OBJECTIVES Evidence suggests use of proton pump inhibitors (PPIs) and H2 blockers may provoke disease flares in individuals with established inflammatory bowel disease (IBD); however, there are no studies investigating the relationship of these medications with risk of developing pediatric IBD. The hypothesis was that use of acid suppression therapy in children might be associated with development of pediatric IBD.
METHODS This was a nested case-control study of 285 Kaiser Permanente Northern California members, age ≤21 years diagnosed with IBD from 1996 to 2016. Four controls without IBD were matched to each case on age, race, and membership status at the case's index date. Disease risk scores (DRS) were computed for each subject. Odds ratios and 95% confidence intervals were calculated by using conditional logistic regression models adjusted for DRS.
RESULTS The children's mean age was 15.1 ± 2.6 years and 49.5% were female. Six cases (n = 3 Crohn's disease [CD], n = 3 ulcerative colitis [UC]) and 6 controls were prescribed PPIs and 10 cases (n = 7 CD, n = 3 UC) and 28 controls were prescribed H2 blockers. The OR for the association of at least 1 PPI or H2 blocker prescription with subsequent IBD was 3.6 (95% CI, 1.1–11.7) for PPIs and 1.6 (95% CI, 0.7–3.7) for H2 blockers.
CONCLUSIONS Early-life PPI use appears to be associated with subsequent IBD risk.
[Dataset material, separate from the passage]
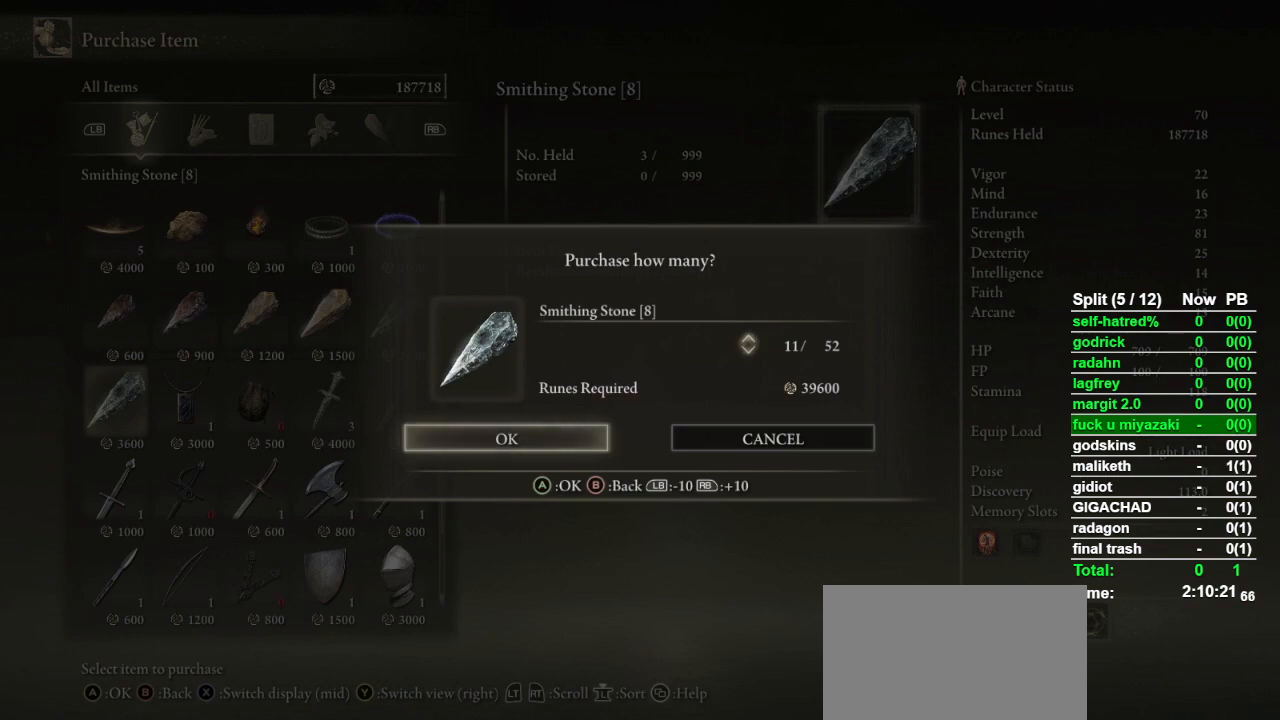
{"buttons": ["DPAD_DOWN"], "left_stick": "center", "right_stick": "center", "button_events": [[67, "DPAD_DOWN", "down"], [200, "DPAD_DOWN", "up"], [433, "DPAD_DOWN", "down"]]}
These findings have implications for clinical treatment of children with gastrointestinal symptoms and warrant further investigation in a larger cohort.
Introduction
From 1990 through the 2000s, the burden of pediatric inflammatory bowel disease (IBD) has increased globally.1 In North America, more than 1.3% of the general population has IBD, amounting to over 3.1 million Americans.2 Pediatric IBD can result in adverse consequences, such as delayed puberty and growth failure.3
Previous longitudinal and cross-sectional studies have shown that IBD is associated with changes in the composition of the gut microbiota,4,5 emphasizing the role of environmental factors in the development and progression of the disease. If microbiome changes influence IBD risk, then it is plausible that drugs that alter the microbiome may also alter the risk of IBD. One drug class that is known to alter the gut microbiome is acid-reducing medications, such as proton pump inhibitors (PPIs) and H2-receptor agonists (H2 blockers);6,7 however, whether these drugs alter the microbiome in a way that increases the risk of IBD is still unclear. There has been a significant upsurge in the use of PPIs and H2 blockers among infants and children in the past decade.8–10 Proton pump inhibitors and H2 blockers may provoke disease flares in individuals with established IBD;11 however, no study has investigated the relationship between the use of PPIs, H2 blockers, and incident IBD. Given the higher severity of IBD in the pediatric population,12,13 and the limited evidence of PPI and H2 blocker safety from clinical trials in younger populations, this gap in knowledge is concerning. The hypothesis was that the use of acid suppression therapy in children might be associated with the development of pediatric IBD.
Materials and Methods
Study Setting. Kaiser Permanente Northern California (KPNC) is a closed, prepaid, integrated health plan that serves 30% of the San Francisco Bay Area population, with over 4 million currently enrolled members.14,15 The membership of KPNC is representative of the underlying population of the San Francisco Bay Area with respect to race and socioeconomic status (SES).14 All patient encounters, prescription fills, and laboratory results have been recorded in a computerized database since 1996.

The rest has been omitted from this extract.